Students in Loudoun County are getting four extra days off next year, as part of a plan to close schools so teachers can finish trainings.
On Tuesday night, the Virginia district’s school board unanimously voted to approve the plan, ending a nearly monthlong process to figure out how to get teachers more time for professional development.
Now, as part of next year’s school calendar, students will be off on Oct. 4, Nov. 4, Jan. 28 and June 16. Teachers will use the time to complete trainings tied to the Virginia Literacy Act and new math and English language arts standards of learning.

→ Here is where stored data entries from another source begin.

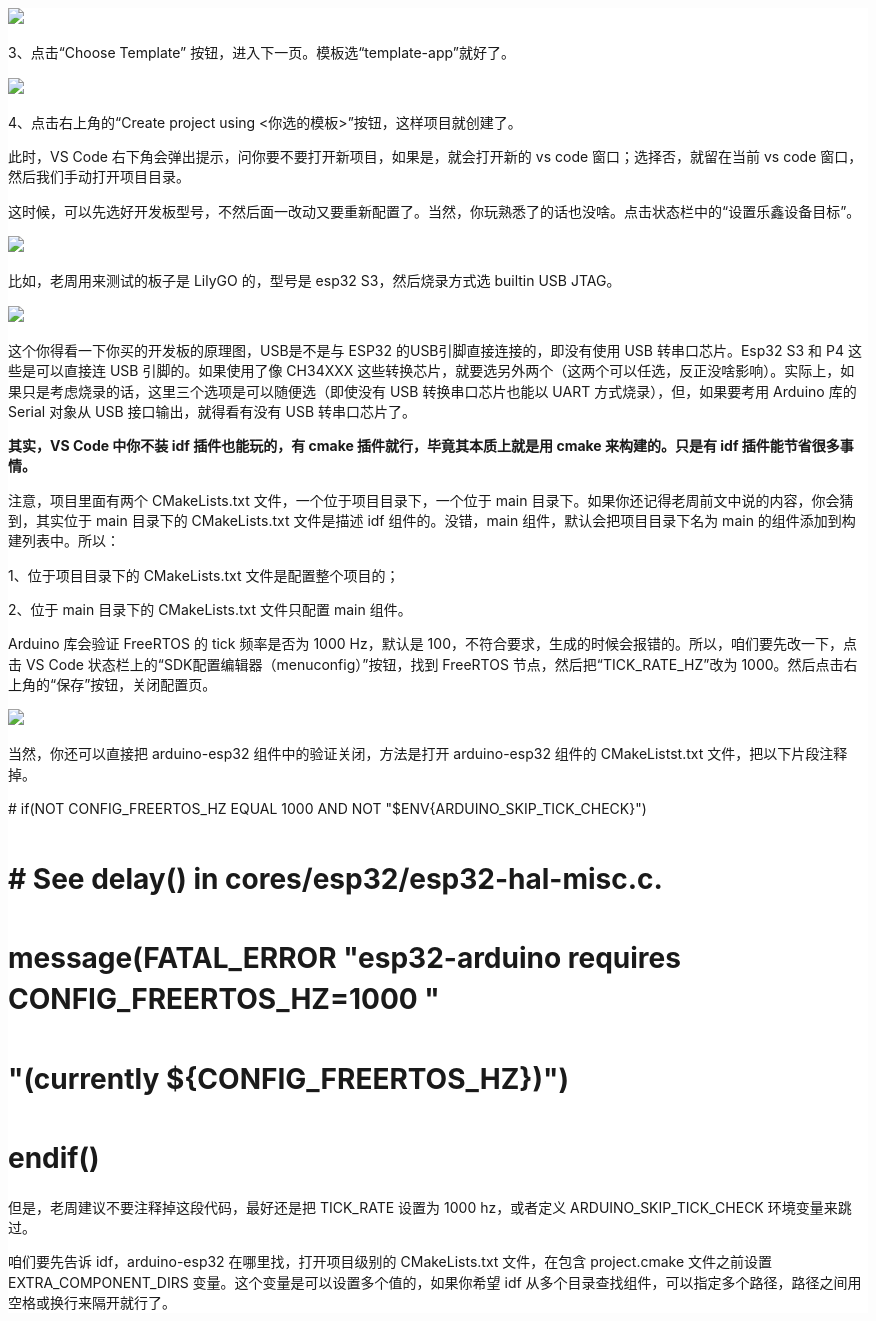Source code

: ![](https://img2024.cnblogs.com/blog/367389/202503/367389-20250323121501812-2113198182.png)

3、点击“Choose Template” 按钮，进入下一页。模板选“template-app”就好了。

![](https://img2024.cnblogs.com/blog/367389/202503/367389-20250323121749461-1444265640.png)

4、点击右上角的“Create project using <你选的模板>”按钮，这样项目就创建了。

此时，VS Code 右下角会弹出提示，问你要不要打开新项目，如果是，就会打开新的 vs code 窗口；选择否，就留在当前 vs code 窗口，然后我们手动打开项目目录。

这时候，可以先选好开发板型号，不然后面一改动又要重新配置了。当然，你玩熟悉了的话也没啥。点击状态栏中的“设置乐鑫设备目标”。

![](https://img2024.cnblogs.com/blog/367389/202503/367389-20250323180418597-1091273723.png)

比如，老周用来测试的板子是 LilyGO 的，型号是 esp32 S3，然后烧录方式选 builtin USB JTAG。

![](https://img2024.cnblogs.com/blog/367389/202503/367389-20250323180640833-1479979076.png)

这个你得看一下你买的开发板的原理图，USB是不是与 ESP32 的USB引脚直接连接的，即没有使用 USB 转串口芯片。Esp32 S3 和 P4 这些是可以直接连 USB 引脚的。如果使用了像 CH34XXX 这些转换芯片，就要选另外两个（这两个可以任选，反正没啥影响）。实际上，如果只是考虑烧录的话，这里三个选项是可以随便选（即使没有 USB 转换串口芯片也能以 UART 方式烧录），但，如果要考用 Arduino 库的 Serial 对象从 USB 接口输出，就得看有没有 USB 转串口芯片了。

**其实，VS Code 中你不装 idf 插件也能玩的，有 cmake 插件就行，毕竟其本质上就是用 cmake 来构建的。只是有 idf 插件能节省很多事情。**

注意，项目里面有两个 CMakeLists.txt 文件，一个位于项目目录下，一个位于 main 目录下。如果你还记得老周前文中说的内容，你会猜到，其实位于 main 目录下的 CMakeLists.txt 文件是描述 idf 组件的。没错，main 组件，默认会把项目目录下名为 main 的组件添加到构建列表中。所以：

1、位于项目目录下的 CMakeLists.txt 文件是配置整个项目的；

2、位于 main 目录下的 CMakeLists.txt 文件只配置 main 组件。

Arduino 库会验证 FreeRTOS 的 tick 频率是否为 1000 Hz，默认是 100，不符合要求，生成的时候会报错的。所以，咱们要先改一下，点击 VS Code 状态栏上的“SDK配置编辑器（menuconfig）”按钮，找到 FreeRTOS 节点，然后把“TICK\_RATE\_HZ”改为 1000。然后点击右上角的“保存”按钮，关闭配置页。

![](https://img2024.cnblogs.com/blog/367389/202503/367389-20250323171014151-1691823489.png)

当然，你还可以直接把 arduino-esp32 组件中的验证关闭，方法是打开 arduino-esp32 组件的 CMakeListst.txt 文件，把以下片段注释掉。

\# if(NOT CONFIG\_FREERTOS\_HZ EQUAL 1000 AND NOT "$ENV{ARDUINO\_SKIP\_TICK\_CHECK}")
#     # See delay() in cores/esp32/esp32-hal-misc.c.
#     message(FATAL\_ERROR "esp32-arduino requires CONFIG\_FREERTOS\_HZ=1000 "
#                         "(currently ${CONFIG\_FREERTOS\_HZ})")
# endif()

但是，老周建议不要注释掉这段代码，最好还是把 TICK\_RATE 设置为 1000 hz，或者定义 ARDUINO\_SKIP\_TICK\_CHECK 环境变量来跳过。

咱们要先告诉 idf，arduino-esp32 在哪里找，打开项目级别的 CMakeLists.txt 文件，在包含 project.cmake 文件之前设置 EXTRA\_COMPONENT\_DIRS 变量。这个变量是可以设置多个值的，如果你希望 idf 从多个目录查找组件，可以指定多个路径，路径之间用空格或换行来隔开就行了。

“We have worked with schools, the school leadership office, and the teaching and learning and student services departments to draft this schedule,” LCPS chief academic officer Ashley Ellis said at this week’s meeting. “It incorporates the VLA modules, the new math and ELA standards and additional, required professional learning.”

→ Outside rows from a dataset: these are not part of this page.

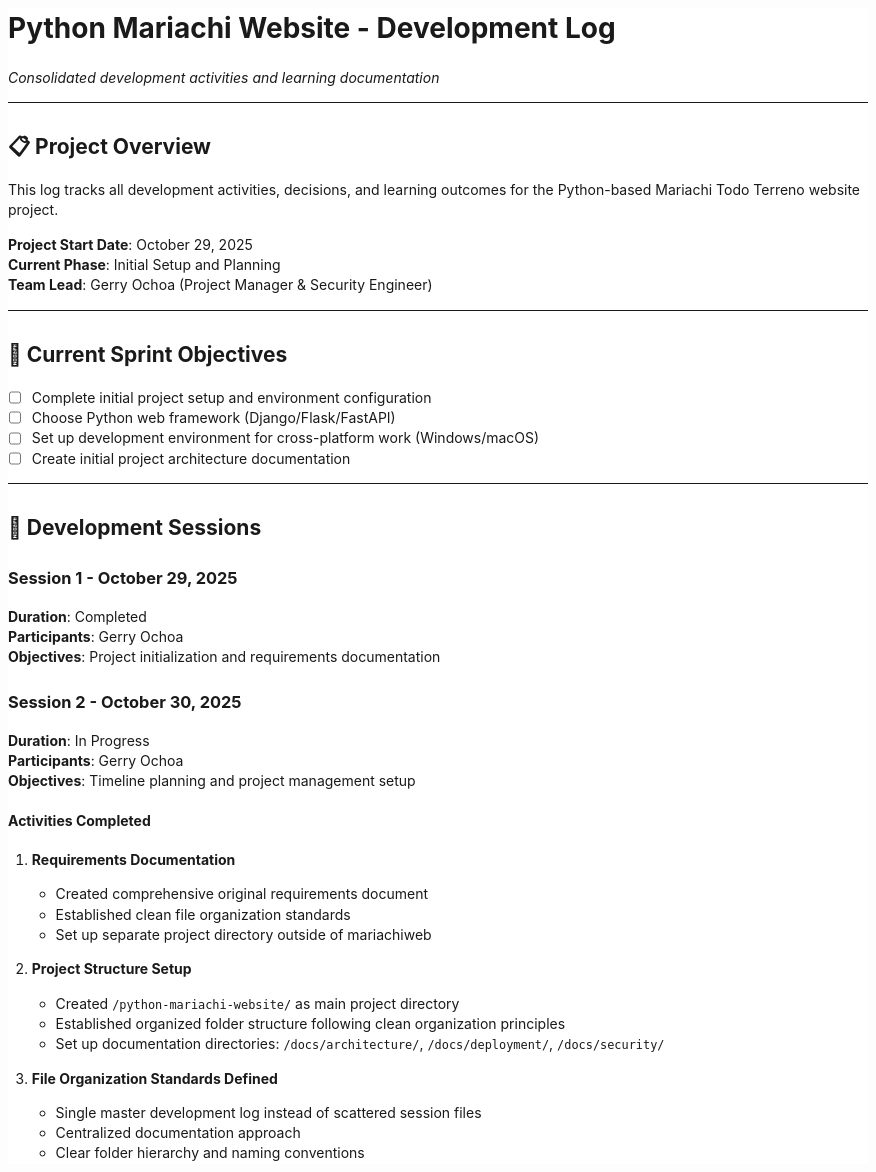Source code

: # Python Mariachi Website - Development Log
*Consolidated development activities and learning documentation*

---

## 📋 **Project Overview**
This log tracks all development activities, decisions, and learning outcomes for the Python-based Mariachi Todo Terreno website project.

**Project Start Date**: October 29, 2025  
**Current Phase**: Initial Setup and Planning  
**Team Lead**: Gerry Ochoa (Project Manager & Security Engineer)

---

## 🎯 **Current Sprint Objectives**
- [ ] Complete initial project setup and environment configuration
- [ ] Choose Python web framework (Django/Flask/FastAPI)
- [ ] Set up development environment for cross-platform work (Windows/macOS)
- [ ] Create initial project architecture documentation

---

## 📅 **Development Sessions**

### **Session 1 - October 29, 2025**
**Duration**: Completed  
**Participants**: Gerry Ochoa  
**Objectives**: Project initialization and requirements documentation

### **Session 2 - October 30, 2025**
**Duration**: In Progress  
**Participants**: Gerry Ochoa  
**Objectives**: Timeline planning and project management setup

#### **Activities Completed**
1. **Requirements Documentation**
   - Created comprehensive original requirements document
   - Established clean file organization standards
   - Set up separate project directory outside of mariachiweb

2. **Project Structure Setup**
   - Created `/python-mariachi-website/` as main project directory
   - Established organized folder structure following clean organization principles
   - Set up documentation directories: `/docs/architecture/`, `/docs/deployment/`, `/docs/security/`

3. **File Organization Standards Defined**
   - Single master development log instead of scattered session files
   - Centralized documentation approach
   - Clear folder hierarchy and naming conventions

Before the extra action, Loudoun County already had three professional development days built into next school year’s calendar. But Superintendent Aaron Spence worried that they alone wouldn’t be providing teachers with enough time to meet the state requirements.
The final plan comes weeks after Spence first proposed a series of late-start days, which he said would have allowed teachers to finish the modules before students arrive. The initial proposal called for starting the school day two hours late on 16 days throughout the year. But the county received over 2,000 responses on its feedback form, and many were critical of the idea, worrying about things such as child care.

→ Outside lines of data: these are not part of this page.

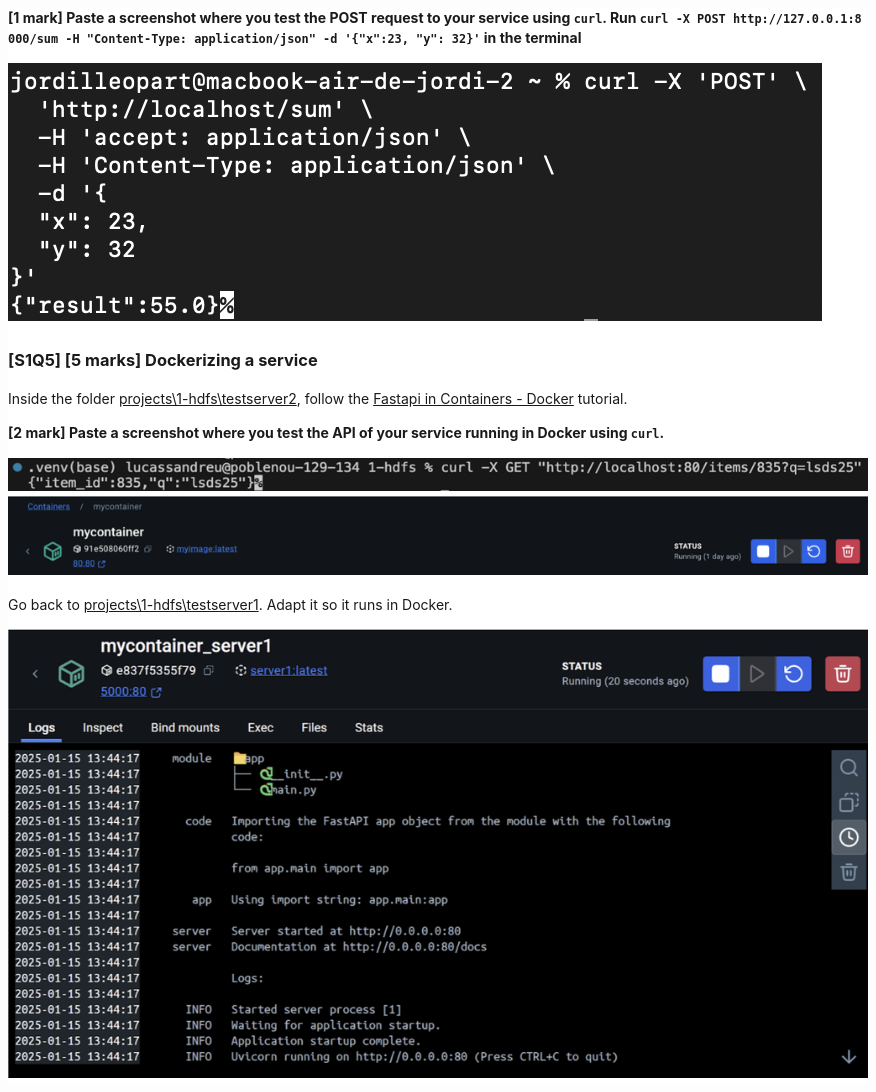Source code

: **[1 mark] Paste a screenshot where you test the POST request to your service using `curl`. Run `curl -X POST http://127.0.0.1:8000/sum -H "Content-Type: application/json" -d '{"x":23, "y": 32}'` in the terminal**

![](screenshots/S1Q4-3.png)

### [S1Q5] [5 marks] Dockerizing a service

Inside the folder [projects\1-hdfs\testserver2](./testserver2/), follow the [Fastapi in Containers - Docker](https://fastapi.tiangolo.com/deployment/docker/) tutorial.

**[2 mark] Paste a screenshot where you test the API of your service running in Docker using `curl`.**

![](screenshots/S1Q5-11.png)
![](screenshots/S1Q5-22.png)

Go back to [projects\1-hdfs\testserver1](./testserver1/). Adapt it so it runs in Docker.

![](screenshots/S1Q5-1.png)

The four extra days off are “stand-alone days,” which are those that fall in between weekends or holidays, Ellis previously told the school board. They’re also days the county had been expecting students to be absent and teachers to request substitute coverage.
In May, Ellis told school board members that the idea for the extra development days is a one-time solution and not a recommendation for a permanent change to future school year calendars.
The school district considered late arrival times, early release days and paying teachers to finish trainings on their own time before moving forward with the plan that passed Tuesday.
County leaders previously identified lost instructional time and the need for school staff to find child care for their families as obstacles to the plan to have four more professional development days. However, students already exceed state requirements for daily instructional time by 45 minutes per day, meaning the county would still meet the required 180 days or 990 hours of yearly instruction even, with four more days off.